> Your instructions
In the entries that follow, which lines hold the string "Burgos"? List them.
[[ Task inputs open ]]
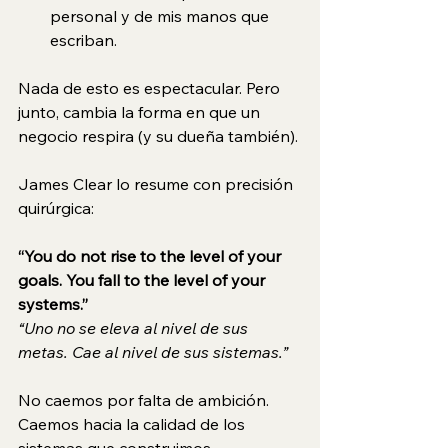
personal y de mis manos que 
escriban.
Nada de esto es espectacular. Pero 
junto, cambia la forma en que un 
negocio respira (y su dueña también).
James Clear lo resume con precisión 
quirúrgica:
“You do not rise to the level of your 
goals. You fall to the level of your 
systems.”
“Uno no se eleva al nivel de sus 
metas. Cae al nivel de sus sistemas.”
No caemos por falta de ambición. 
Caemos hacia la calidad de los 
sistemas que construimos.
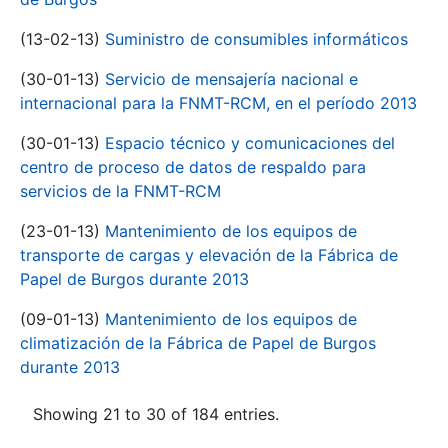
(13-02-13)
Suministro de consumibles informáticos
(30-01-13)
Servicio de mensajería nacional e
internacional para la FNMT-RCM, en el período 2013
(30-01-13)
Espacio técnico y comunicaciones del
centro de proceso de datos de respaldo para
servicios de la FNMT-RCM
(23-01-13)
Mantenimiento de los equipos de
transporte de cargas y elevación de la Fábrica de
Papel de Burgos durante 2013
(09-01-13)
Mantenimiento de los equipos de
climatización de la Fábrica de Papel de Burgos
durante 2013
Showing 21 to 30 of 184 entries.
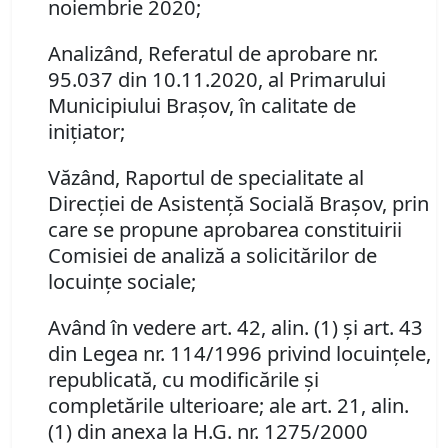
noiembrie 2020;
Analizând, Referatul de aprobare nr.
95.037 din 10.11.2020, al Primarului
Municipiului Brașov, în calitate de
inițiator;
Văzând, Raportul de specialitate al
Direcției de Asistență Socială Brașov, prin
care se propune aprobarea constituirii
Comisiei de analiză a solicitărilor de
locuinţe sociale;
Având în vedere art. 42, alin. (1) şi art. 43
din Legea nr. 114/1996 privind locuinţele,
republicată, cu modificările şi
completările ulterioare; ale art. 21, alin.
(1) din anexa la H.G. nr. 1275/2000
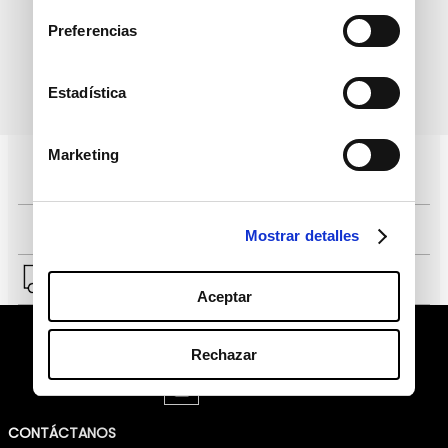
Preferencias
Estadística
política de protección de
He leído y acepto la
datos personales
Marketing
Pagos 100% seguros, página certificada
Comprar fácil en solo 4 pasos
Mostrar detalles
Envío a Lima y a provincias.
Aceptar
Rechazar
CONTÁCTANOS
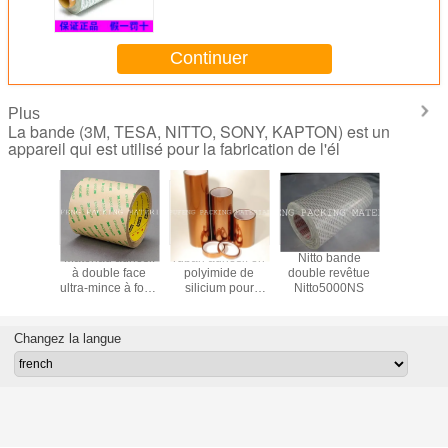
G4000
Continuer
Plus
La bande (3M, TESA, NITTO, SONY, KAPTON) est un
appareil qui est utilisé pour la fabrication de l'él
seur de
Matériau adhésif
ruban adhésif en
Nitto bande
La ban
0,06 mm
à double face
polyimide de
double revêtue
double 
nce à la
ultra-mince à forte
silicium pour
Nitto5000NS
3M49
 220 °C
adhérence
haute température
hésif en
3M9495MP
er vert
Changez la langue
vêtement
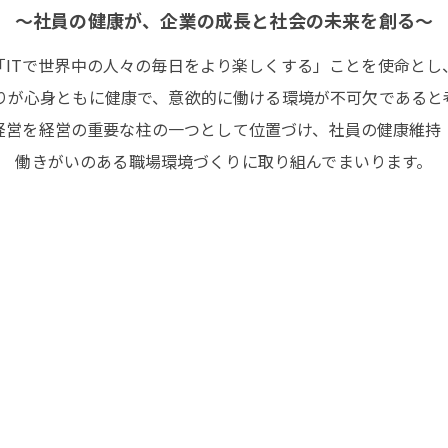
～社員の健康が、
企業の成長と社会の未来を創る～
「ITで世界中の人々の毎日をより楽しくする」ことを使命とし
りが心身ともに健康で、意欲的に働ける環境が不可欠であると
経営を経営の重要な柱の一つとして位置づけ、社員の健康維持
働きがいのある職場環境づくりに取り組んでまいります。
[[ Task inputs closed ]]
[[ Task inputs open ]]
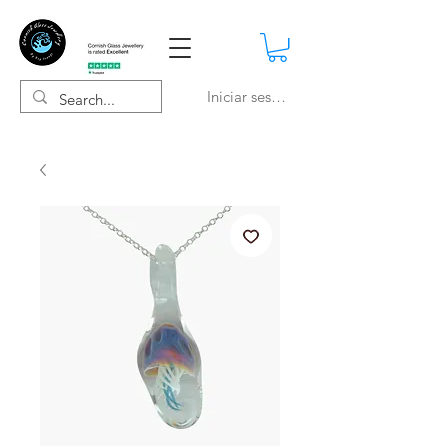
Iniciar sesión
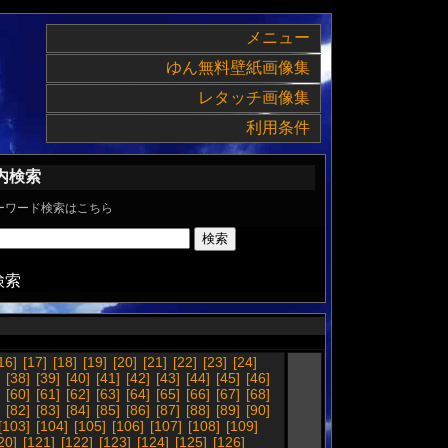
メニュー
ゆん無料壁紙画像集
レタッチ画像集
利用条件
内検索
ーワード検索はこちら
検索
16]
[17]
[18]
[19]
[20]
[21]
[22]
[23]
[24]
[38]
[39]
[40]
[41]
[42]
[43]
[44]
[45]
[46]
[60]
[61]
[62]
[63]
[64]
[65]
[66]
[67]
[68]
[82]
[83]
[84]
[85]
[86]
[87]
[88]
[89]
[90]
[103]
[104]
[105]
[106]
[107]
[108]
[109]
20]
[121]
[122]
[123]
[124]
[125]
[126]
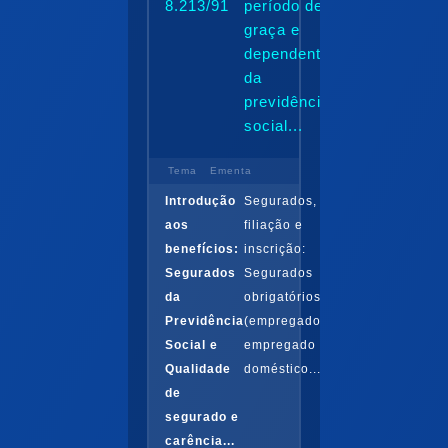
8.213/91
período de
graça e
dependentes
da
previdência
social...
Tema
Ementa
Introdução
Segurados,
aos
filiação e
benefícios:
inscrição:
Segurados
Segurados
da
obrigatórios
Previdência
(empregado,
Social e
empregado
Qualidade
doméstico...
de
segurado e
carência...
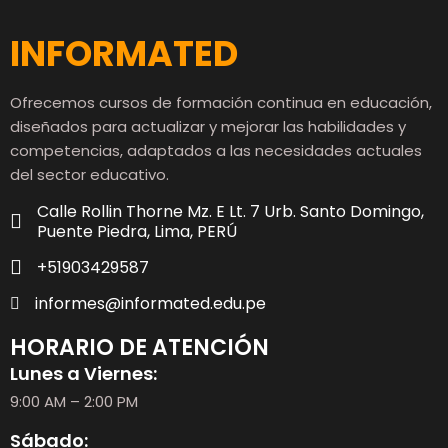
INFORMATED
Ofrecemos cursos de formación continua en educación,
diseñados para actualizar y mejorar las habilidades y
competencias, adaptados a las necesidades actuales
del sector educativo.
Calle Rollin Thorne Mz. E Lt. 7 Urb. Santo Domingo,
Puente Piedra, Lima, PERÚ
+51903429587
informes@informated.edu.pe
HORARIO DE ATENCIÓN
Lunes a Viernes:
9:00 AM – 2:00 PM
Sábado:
[[ Task inputs closed ]]
> Result
Papel de Burgos durante 2013
climatización de la Fábrica de Papel de Burgos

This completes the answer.